### WHAT IS NEEDED
Reproduce each entry exactly as it reads. Leave the images out.

(SUPPLIED RECORDS Opens)

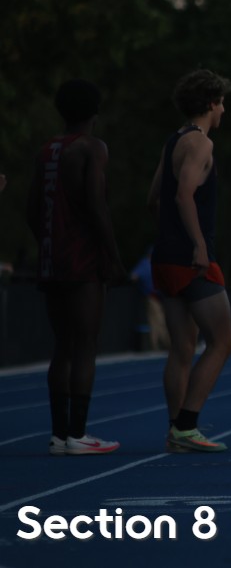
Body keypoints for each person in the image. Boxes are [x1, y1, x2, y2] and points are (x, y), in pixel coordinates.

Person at [26, 79, 127, 455]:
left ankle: (59, 435)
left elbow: (32, 209)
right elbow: (97, 205)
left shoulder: (47, 150)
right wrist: (113, 258)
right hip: (83, 259)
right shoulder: (92, 147)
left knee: (63, 346)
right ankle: (79, 434)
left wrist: (49, 241)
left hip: (52, 258)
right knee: (85, 344)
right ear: (95, 112)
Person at [147, 69, 231, 452]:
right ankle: (186, 425)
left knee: (182, 348)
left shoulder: (174, 141)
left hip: (165, 256)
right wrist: (198, 244)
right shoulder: (200, 143)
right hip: (191, 258)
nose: (224, 110)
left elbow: (153, 198)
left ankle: (175, 429)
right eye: (222, 103)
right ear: (211, 103)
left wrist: (170, 235)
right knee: (223, 342)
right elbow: (184, 194)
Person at [130, 247, 170, 352]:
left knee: (159, 321)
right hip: (152, 297)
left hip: (161, 297)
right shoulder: (145, 264)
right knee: (158, 321)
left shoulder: (155, 264)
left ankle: (159, 345)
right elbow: (133, 276)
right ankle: (161, 345)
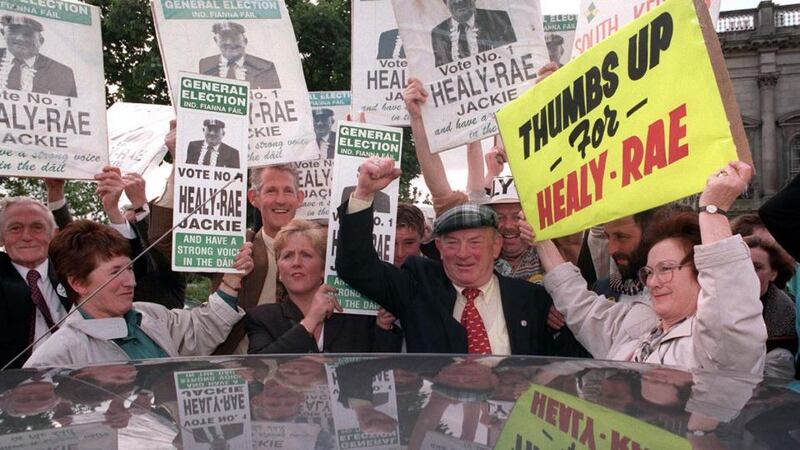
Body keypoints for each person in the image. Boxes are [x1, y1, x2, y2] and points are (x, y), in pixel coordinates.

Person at [526, 162, 767, 374]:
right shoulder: (639, 323)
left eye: (666, 269)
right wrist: (541, 242)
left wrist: (713, 210)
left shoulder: (716, 344)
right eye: (649, 272)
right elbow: (580, 306)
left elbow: (729, 305)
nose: (653, 282)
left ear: (702, 272)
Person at [334, 156, 585, 356]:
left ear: (496, 245)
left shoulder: (533, 298)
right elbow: (355, 267)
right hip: (438, 417)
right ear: (439, 248)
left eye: (475, 242)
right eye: (452, 243)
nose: (463, 253)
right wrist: (364, 194)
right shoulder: (418, 286)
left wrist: (563, 321)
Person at [23, 220, 253, 367]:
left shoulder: (149, 315)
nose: (130, 281)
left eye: (129, 268)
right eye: (115, 273)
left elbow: (201, 329)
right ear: (78, 283)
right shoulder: (54, 358)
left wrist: (232, 280)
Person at [245, 219, 402, 353]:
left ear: (323, 269)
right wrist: (310, 321)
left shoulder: (358, 317)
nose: (296, 263)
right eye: (287, 256)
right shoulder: (261, 318)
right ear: (279, 271)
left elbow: (379, 372)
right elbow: (260, 367)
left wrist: (383, 325)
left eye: (306, 255)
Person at [745, 235, 796, 378]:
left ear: (773, 274)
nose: (748, 272)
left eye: (757, 267)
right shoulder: (715, 301)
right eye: (743, 266)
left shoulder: (783, 311)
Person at [0, 15, 76, 97]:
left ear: (40, 41)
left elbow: (70, 106)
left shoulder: (61, 73)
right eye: (13, 32)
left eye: (27, 34)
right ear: (4, 34)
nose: (19, 38)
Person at [486, 175, 544, 283]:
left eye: (517, 217)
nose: (508, 225)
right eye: (500, 217)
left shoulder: (550, 252)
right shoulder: (480, 258)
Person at [431, 0, 517, 67]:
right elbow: (441, 71)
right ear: (445, 2)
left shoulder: (498, 19)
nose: (458, 1)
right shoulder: (438, 33)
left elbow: (513, 56)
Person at [198, 21, 281, 89]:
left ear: (245, 41)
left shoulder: (265, 67)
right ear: (216, 41)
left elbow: (275, 97)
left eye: (234, 37)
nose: (229, 42)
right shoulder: (205, 64)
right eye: (224, 36)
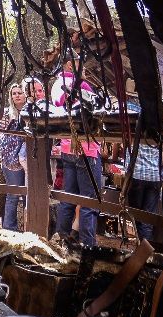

(SUPPLIED RECORDS Closes)

### SOLUTION TO THE EXERCISE
Body keypoints for each person in the image. Boxes are [x1, y1, x2, y2] and points are (x, y), in pixel coordinates.

Person at [26, 79, 127, 455]:
left ankle: (59, 435)
left elbow: (32, 209)
right elbow: (97, 205)
left shoulder: (47, 150)
right wrist: (113, 258)
right hip: (83, 259)
right shoulder: (92, 147)
left knee: (63, 346)
right ankle: (79, 434)
left wrist: (49, 241)
left hip: (52, 258)
right knee: (85, 344)
right ear: (95, 112)
Person at [147, 69, 231, 452]:
right ankle: (186, 425)
left knee: (182, 348)
left shoulder: (174, 141)
left hip: (165, 256)
right wrist: (198, 244)
right shoulder: (200, 143)
right hip: (191, 258)
nose: (224, 110)
left elbow: (153, 198)
left ankle: (175, 429)
right eye: (222, 103)
right ear: (211, 103)
left wrist: (170, 235)
right knee: (223, 342)
right elbow: (184, 194)
Person at [130, 247, 170, 352]:
left knee: (159, 321)
right hip: (152, 297)
left hip: (161, 297)
right shoulder: (145, 264)
right knee: (158, 321)
left shoulder: (155, 264)
left ankle: (159, 345)
right elbow: (133, 276)
right ankle: (161, 345)
Body keypoints for each person in the image. Boxes are [x1, y1, x2, y2] and points are (x, y), in pixel coordinates.

Person at [526, 162, 767, 374]:
right shoulder: (639, 323)
left eye: (666, 269)
right wrist: (541, 242)
left wrist: (713, 210)
left shoulder: (716, 344)
right eye: (649, 272)
right elbow: (580, 306)
left elbow: (729, 305)
nose: (653, 282)
left ear: (702, 272)
Person at [334, 156, 585, 356]:
left ear: (496, 245)
left shoulder: (533, 298)
right elbow: (355, 267)
right hip: (438, 417)
right ear: (439, 248)
left eye: (475, 242)
right eye: (452, 243)
nose: (463, 253)
right wrist: (364, 194)
right shoulder: (418, 286)
left wrist: (563, 321)
Person at [23, 220, 253, 367]:
left shoulder: (149, 315)
nose: (130, 281)
left eye: (129, 268)
right eye: (115, 273)
left elbow: (201, 329)
right ear: (78, 283)
right shoulder: (54, 358)
left wrist: (232, 280)
Person at [245, 219, 402, 353]:
left ear: (323, 269)
right wrist: (310, 321)
left shoulder: (358, 317)
nose: (296, 263)
right eye: (287, 256)
right shoulder: (261, 318)
right ear: (279, 271)
left elbow: (379, 372)
right elbow: (260, 367)
left wrist: (383, 325)
left eye: (306, 255)
Person at [745, 235, 796, 378]:
left ear: (773, 274)
nose: (748, 272)
left eye: (757, 267)
right shoulder: (715, 301)
right eye: (743, 266)
left shoulder: (783, 311)
Person at [0, 15, 76, 97]:
left ear: (40, 41)
left elbow: (70, 106)
left shoulder: (61, 73)
right eye: (13, 32)
left eye: (27, 34)
right ear: (4, 34)
nose: (19, 38)
Person at [486, 175, 544, 283]:
left eye: (517, 217)
nose: (508, 225)
right eye: (500, 217)
left shoulder: (550, 252)
right shoulder: (480, 258)
Person at [431, 0, 517, 67]:
right elbow: (441, 71)
right ear: (445, 2)
left shoulder: (498, 19)
nose: (458, 1)
right shoulder: (438, 33)
left elbow: (513, 56)
Person at [198, 21, 281, 89]:
left ear: (245, 41)
left shoulder: (265, 67)
right ear: (216, 41)
left elbow: (275, 97)
left eye: (234, 37)
nose: (229, 42)
right shoulder: (205, 64)
right eye: (224, 36)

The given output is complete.